They would be, that is, if the Nordlanders were working alone.
There was a heavy bank of mist the Druchii were fleeing towards, and were they to reach it, they would surely lose the Imperials in it. However, the mist dissipated before the dark elves could reach it, revealing not open sea, but another fleet, flying the sword-bearing mermaid flags of Marienburg. The wizards of the Grey and Celestial Orders had done their work well.
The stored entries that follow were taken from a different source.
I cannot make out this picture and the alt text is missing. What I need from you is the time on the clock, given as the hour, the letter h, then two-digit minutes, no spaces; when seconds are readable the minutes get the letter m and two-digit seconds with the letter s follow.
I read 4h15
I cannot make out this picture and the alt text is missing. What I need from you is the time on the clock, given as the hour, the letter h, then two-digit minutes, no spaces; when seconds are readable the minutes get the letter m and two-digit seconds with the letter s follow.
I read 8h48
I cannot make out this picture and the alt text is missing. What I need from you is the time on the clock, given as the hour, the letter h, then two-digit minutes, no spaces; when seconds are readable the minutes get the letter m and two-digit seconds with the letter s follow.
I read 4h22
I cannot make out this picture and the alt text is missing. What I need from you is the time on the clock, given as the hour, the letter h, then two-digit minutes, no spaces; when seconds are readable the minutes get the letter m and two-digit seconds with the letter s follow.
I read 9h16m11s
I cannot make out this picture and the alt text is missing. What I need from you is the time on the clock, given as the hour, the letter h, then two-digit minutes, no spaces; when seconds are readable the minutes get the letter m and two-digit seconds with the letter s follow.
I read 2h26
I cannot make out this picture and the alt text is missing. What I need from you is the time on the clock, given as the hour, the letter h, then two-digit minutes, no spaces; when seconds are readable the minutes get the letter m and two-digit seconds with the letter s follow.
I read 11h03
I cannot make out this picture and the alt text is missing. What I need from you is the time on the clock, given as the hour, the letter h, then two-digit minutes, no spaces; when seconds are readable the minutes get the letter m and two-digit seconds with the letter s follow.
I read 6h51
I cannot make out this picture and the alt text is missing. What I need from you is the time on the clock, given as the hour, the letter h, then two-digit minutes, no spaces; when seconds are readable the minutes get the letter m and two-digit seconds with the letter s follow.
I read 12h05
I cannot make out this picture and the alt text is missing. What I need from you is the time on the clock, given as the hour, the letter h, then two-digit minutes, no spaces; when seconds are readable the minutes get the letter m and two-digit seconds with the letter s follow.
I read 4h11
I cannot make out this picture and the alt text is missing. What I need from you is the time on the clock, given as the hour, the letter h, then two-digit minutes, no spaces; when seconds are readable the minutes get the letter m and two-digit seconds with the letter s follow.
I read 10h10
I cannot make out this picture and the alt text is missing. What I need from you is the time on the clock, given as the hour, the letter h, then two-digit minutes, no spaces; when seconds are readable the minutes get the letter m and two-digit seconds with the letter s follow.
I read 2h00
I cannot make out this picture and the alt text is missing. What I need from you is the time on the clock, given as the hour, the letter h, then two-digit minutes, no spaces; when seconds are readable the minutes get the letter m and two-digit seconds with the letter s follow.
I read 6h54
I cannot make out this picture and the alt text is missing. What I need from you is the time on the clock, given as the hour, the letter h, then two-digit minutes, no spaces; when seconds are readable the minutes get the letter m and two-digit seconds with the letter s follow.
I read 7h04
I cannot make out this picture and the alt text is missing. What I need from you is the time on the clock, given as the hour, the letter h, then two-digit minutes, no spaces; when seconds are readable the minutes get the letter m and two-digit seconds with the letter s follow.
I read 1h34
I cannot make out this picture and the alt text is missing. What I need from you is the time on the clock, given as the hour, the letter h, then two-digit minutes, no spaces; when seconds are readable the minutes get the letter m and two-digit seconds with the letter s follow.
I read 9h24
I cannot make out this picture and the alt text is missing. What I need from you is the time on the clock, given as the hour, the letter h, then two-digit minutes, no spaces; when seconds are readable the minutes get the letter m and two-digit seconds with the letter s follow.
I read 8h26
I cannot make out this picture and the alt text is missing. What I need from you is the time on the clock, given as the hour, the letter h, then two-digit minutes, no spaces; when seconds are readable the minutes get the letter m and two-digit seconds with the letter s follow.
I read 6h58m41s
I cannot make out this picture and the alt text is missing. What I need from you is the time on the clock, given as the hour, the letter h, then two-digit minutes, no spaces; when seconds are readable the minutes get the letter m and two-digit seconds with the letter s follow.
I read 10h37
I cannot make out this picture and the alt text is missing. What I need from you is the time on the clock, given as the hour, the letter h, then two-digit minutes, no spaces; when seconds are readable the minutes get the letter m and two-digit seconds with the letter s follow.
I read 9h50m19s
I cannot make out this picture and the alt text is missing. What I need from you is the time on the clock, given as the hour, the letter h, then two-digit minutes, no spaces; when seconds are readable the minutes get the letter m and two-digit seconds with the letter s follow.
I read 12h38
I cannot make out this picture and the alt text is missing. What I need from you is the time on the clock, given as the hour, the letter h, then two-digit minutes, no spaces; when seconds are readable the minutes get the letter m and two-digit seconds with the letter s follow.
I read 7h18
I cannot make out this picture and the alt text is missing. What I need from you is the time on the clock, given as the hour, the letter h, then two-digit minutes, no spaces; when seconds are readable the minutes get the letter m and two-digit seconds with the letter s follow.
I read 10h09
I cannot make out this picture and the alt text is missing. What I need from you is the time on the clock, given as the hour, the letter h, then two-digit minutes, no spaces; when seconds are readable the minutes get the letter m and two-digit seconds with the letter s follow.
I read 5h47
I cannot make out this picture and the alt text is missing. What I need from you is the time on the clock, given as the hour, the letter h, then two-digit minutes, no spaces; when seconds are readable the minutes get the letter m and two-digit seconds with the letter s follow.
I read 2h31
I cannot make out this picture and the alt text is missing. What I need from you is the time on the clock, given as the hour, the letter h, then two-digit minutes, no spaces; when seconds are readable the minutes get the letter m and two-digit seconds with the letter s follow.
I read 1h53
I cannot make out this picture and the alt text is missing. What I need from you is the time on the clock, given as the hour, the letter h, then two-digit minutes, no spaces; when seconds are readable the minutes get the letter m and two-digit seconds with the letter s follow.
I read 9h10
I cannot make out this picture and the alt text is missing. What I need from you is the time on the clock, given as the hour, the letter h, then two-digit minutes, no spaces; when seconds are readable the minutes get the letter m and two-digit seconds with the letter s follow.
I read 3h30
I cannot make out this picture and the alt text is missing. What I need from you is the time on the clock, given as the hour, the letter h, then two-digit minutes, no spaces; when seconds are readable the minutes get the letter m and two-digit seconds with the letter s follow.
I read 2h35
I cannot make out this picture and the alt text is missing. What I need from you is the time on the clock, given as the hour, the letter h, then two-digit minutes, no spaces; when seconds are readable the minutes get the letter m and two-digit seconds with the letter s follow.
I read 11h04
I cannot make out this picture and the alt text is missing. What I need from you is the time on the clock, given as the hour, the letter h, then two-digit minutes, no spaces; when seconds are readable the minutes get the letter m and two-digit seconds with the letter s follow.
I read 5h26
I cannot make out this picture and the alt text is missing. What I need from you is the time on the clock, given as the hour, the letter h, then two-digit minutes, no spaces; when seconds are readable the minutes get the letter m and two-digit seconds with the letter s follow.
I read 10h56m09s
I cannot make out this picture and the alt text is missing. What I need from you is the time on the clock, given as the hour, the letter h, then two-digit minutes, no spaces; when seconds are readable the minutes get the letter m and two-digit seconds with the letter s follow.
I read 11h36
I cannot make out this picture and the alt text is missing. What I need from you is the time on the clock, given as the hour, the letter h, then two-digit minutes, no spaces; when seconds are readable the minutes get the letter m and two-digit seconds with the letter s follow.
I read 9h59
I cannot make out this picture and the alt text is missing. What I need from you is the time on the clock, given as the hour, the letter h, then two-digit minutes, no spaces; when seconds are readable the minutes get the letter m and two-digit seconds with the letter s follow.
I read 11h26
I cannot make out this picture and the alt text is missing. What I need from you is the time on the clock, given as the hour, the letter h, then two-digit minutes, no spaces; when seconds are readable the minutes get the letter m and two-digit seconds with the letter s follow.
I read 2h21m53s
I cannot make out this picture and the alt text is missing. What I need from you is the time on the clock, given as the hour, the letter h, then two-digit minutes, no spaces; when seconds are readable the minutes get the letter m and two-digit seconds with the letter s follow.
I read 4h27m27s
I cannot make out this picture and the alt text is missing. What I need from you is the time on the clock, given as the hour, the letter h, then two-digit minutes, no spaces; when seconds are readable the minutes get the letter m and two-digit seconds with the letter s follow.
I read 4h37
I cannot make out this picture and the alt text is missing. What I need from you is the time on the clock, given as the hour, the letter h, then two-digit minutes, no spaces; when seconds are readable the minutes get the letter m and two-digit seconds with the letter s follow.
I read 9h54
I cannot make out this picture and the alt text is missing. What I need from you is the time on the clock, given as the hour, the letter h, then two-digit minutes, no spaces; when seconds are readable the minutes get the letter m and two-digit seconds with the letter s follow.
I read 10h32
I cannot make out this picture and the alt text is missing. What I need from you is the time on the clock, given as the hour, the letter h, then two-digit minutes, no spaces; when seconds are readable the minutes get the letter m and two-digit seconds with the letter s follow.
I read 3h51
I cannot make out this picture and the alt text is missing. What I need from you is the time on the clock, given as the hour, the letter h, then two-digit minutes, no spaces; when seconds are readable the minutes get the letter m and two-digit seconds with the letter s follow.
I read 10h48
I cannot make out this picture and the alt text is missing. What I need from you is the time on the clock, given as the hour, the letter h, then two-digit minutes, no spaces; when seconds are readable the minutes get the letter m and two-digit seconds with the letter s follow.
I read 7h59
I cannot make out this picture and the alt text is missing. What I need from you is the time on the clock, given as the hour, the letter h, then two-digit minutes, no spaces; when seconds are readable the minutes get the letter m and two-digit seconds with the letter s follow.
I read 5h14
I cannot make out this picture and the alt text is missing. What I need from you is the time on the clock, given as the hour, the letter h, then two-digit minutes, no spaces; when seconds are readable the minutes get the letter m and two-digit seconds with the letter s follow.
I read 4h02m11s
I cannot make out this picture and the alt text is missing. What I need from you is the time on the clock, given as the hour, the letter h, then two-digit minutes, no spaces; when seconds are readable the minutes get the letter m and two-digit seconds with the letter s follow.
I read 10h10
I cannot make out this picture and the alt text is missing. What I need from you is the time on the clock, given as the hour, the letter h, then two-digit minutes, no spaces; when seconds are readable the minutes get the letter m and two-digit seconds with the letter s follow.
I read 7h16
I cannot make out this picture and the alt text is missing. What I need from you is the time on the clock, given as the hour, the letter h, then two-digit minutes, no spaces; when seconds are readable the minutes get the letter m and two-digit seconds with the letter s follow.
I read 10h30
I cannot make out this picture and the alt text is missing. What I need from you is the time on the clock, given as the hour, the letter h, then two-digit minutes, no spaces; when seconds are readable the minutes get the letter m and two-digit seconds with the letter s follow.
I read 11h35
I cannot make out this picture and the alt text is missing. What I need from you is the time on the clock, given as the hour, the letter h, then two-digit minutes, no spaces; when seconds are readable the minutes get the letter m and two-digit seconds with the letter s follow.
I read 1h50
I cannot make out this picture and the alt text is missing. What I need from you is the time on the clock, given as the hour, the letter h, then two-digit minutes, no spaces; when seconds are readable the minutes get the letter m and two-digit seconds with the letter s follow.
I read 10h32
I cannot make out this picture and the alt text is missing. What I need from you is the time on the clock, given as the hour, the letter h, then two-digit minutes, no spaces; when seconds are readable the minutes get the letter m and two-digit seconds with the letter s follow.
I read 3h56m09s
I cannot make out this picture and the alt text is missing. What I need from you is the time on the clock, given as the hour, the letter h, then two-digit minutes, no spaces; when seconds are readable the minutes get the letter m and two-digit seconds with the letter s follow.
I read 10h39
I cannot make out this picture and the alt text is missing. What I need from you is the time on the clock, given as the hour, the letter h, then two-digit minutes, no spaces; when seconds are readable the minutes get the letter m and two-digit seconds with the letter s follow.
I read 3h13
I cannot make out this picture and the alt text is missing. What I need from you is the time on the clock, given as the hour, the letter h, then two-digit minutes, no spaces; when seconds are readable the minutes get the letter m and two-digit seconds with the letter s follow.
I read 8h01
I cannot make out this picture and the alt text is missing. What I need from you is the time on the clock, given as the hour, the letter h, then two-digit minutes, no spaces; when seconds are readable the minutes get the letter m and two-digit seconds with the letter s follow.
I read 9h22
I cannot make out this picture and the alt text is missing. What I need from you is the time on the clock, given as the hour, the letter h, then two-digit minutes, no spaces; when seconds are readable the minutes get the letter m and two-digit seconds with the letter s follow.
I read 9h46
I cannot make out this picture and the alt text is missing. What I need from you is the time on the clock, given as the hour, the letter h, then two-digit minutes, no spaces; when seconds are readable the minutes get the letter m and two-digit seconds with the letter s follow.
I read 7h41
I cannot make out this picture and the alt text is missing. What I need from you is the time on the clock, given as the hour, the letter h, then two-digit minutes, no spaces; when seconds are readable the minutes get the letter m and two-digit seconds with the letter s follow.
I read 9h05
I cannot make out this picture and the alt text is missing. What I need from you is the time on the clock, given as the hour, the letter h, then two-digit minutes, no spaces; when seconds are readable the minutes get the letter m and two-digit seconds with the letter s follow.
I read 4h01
Falk smiled with fierce satisfaction as he watched the Druchii fleet mill about for a few moments. They were experienced mariners. They wouldn't remain listless for long. That might not matter. Though Marienburg was independent from the Empire, and often antagonistic, neither side of the divide benefited from dark elf raiders pillaging their coasts. This joint effort was the response, the formerly strongest naval power in the Empire working with the current strongest to hammer and anvil the elves into bloody oblivion.
And bloody it would be.
Though he had been advised against it, Falk was wearing his half-plate armor. He already couldn't swim, so if he went overboard in the middle of battle he was dead anyway. The Marines wore leather armor, if any at all. Rather than the halberds and broadswords of land-bound State Troops, they carried cutlasses, boarding axes, and crossbows. Being a poorer province that had to dedicate its economy to maintaining a fleet, the few handguns on each ship were in the possession of sharpshooters up in the tops. Falk's pistol and falchion were perfect for the belly-to-belly work about to happen on the smaller vessels, but on the Black Ark itself, there would be ample room to take his flamberge to some knife-ears.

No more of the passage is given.